*INSTRUCTIONS TO FOLLOW*. Give the entries back exactly, dropping each image.

*SOURCE DATA*.
[START]
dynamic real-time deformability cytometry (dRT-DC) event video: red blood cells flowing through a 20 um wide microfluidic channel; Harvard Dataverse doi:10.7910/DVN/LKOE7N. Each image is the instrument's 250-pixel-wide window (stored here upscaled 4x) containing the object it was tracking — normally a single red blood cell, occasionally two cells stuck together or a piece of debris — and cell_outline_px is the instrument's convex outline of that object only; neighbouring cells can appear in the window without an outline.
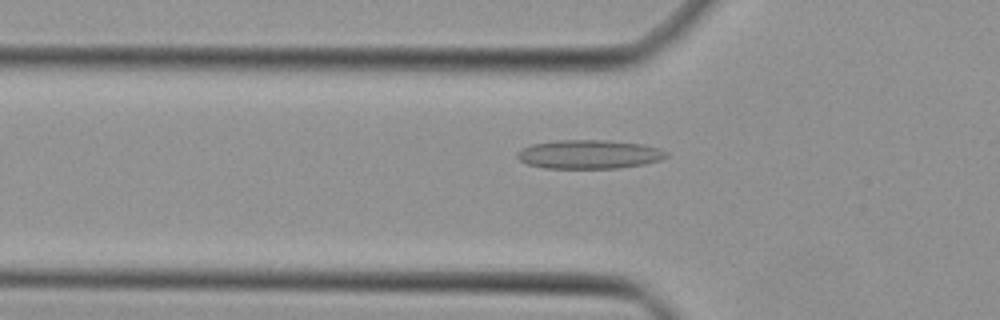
{"species": "Egyptian fruit bat (a non-hibernating species)", "species_latin": "Rousettus aegyptiacus", "temperature_condition": "cold", "stored_images_in_passage": 31, "camera_frame_rate_fps": 3000, "um_per_image_px": 0.085, "animal": {"sex": "female"}, "frame": {"image": 1, "passage_image": 4, "time_ms": 1.0, "image_size_px": [1000, 320], "cell_outline_px": [[668, 156], [660, 160], [644, 164], [620, 168], [544, 168], [528, 164], [520, 160], [516, 156], [516, 152], [520, 148], [532, 144], [556, 140], [608, 140], [644, 144], [660, 148], [668, 152]], "centroid_in_image_um": [50.08, 13.11], "position_along_channel_um": 75.7, "area_um2": 25.32}}
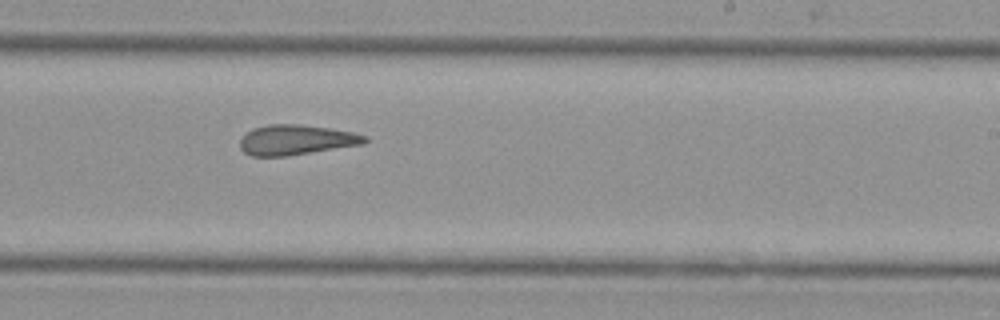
{"frame": {"image": 2, "passage_image": 17, "time_ms": 5.333, "image_size_px": [1000, 320], "cell_outline_px": [[368, 140], [364, 144], [284, 156], [252, 156], [244, 152], [240, 148], [240, 140], [252, 128], [268, 124], [300, 124], [328, 128], [352, 132], [368, 136]], "centroid_in_image_um": [25.17, 11.88], "position_along_channel_um": 263.8, "area_um2": 21.73}}
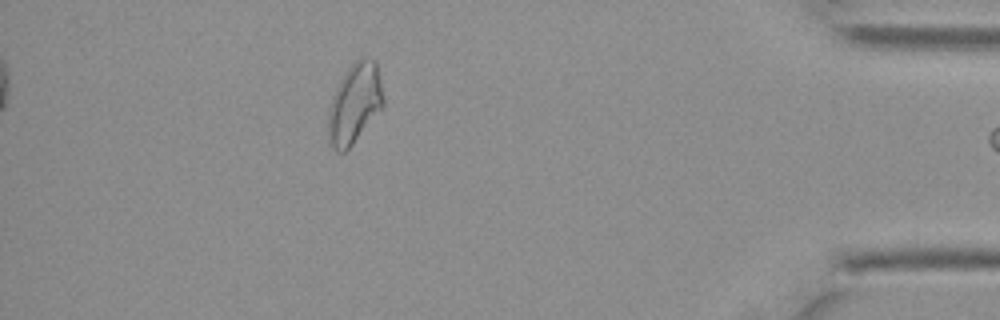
{"frame": {"image": 3, "passage_image": 30, "time_ms": 9.667, "image_size_px": [1000, 320], "cell_outline_px": [[384, 108], [352, 144], [344, 152], [336, 152], [332, 148], [328, 140], [328, 108], [332, 96], [340, 80], [348, 68], [360, 56], [364, 56], [376, 60], [384, 100]], "centroid_in_image_um": [30.14, 8.8], "position_along_channel_um": 405.1, "area_um2": 26.01}}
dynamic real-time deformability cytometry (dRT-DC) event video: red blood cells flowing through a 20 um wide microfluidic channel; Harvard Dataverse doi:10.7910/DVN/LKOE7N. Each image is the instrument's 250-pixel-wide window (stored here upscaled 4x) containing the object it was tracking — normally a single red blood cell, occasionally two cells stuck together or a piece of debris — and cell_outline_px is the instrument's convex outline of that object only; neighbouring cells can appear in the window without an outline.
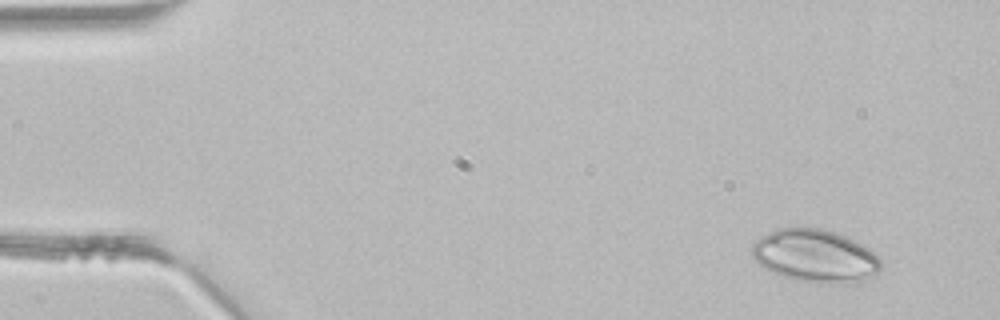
[END]
*ANSWER FOR THIS EXERCISE*.
dynamic real-time deformability cytometry (dRT-DC) event video: red blood cells flowing through a 20 um wide microfluidic channel; Harvard Dataverse doi:10.7910/DVN/LKOE7N. Each image is the instrument's 250-pixel-wide window (stored here upscaled 4x) containing the object it was tracking — normally a single red blood cell, occasionally two cells stuck together or a piece of debris — and cell_outline_px is the instrument's convex outline of that object only; neighbouring cells can appear in the window without an outline.
{"species": "Egyptian fruit bat (a non-hibernating species)", "species_latin": "Rousettus aegyptiacus", "temperature_condition": "cold", "stored_images_in_passage": 31, "camera_frame_rate_fps": 3000, "um_per_image_px": 0.085, "animal": {"sex": "female"}, "frame": {"image": 1, "passage_image": 4, "time_ms": 1.0, "image_size_px": [1000, 320], "cell_outline_px": [[668, 156], [660, 160], [644, 164], [620, 168], [544, 168], [528, 164], [520, 160], [516, 156], [516, 152], [520, 148], [532, 144], [556, 140], [608, 140], [644, 144], [660, 148], [668, 152]], "centroid_in_image_um": [50.08, 13.11], "position_along_channel_um": 75.7, "area_um2": 25.32}}
{"frame": {"image": 2, "passage_image": 17, "time_ms": 5.333, "image_size_px": [1000, 320], "cell_outline_px": [[368, 140], [364, 144], [284, 156], [252, 156], [244, 152], [240, 148], [240, 140], [252, 128], [268, 124], [300, 124], [328, 128], [352, 132], [368, 136]], "centroid_in_image_um": [25.17, 11.88], "position_along_channel_um": 263.8, "area_um2": 21.73}}
{"frame": {"image": 3, "passage_image": 30, "time_ms": 9.667, "image_size_px": [1000, 320], "cell_outline_px": [[384, 108], [352, 144], [344, 152], [336, 152], [332, 148], [328, 140], [328, 108], [332, 96], [340, 80], [348, 68], [360, 56], [364, 56], [376, 60], [384, 100]], "centroid_in_image_um": [30.14, 8.8], "position_along_channel_um": 405.1, "area_um2": 26.01}}
dynamic real-time deformability cytometry (dRT-DC) event video: red blood cells flowing through a 20 um wide microfluidic channel; Harvard Dataverse doi:10.7910/DVN/LKOE7N. Each image is the instrument's 250-pixel-wide window (stored here upscaled 4x) containing the object it was tracking — normally a single red blood cell, occasionally two cells stuck together or a piece of debris — and cell_outline_px is the instrument's convex outline of that object only; neighbouring cells can appear in the window without an outline.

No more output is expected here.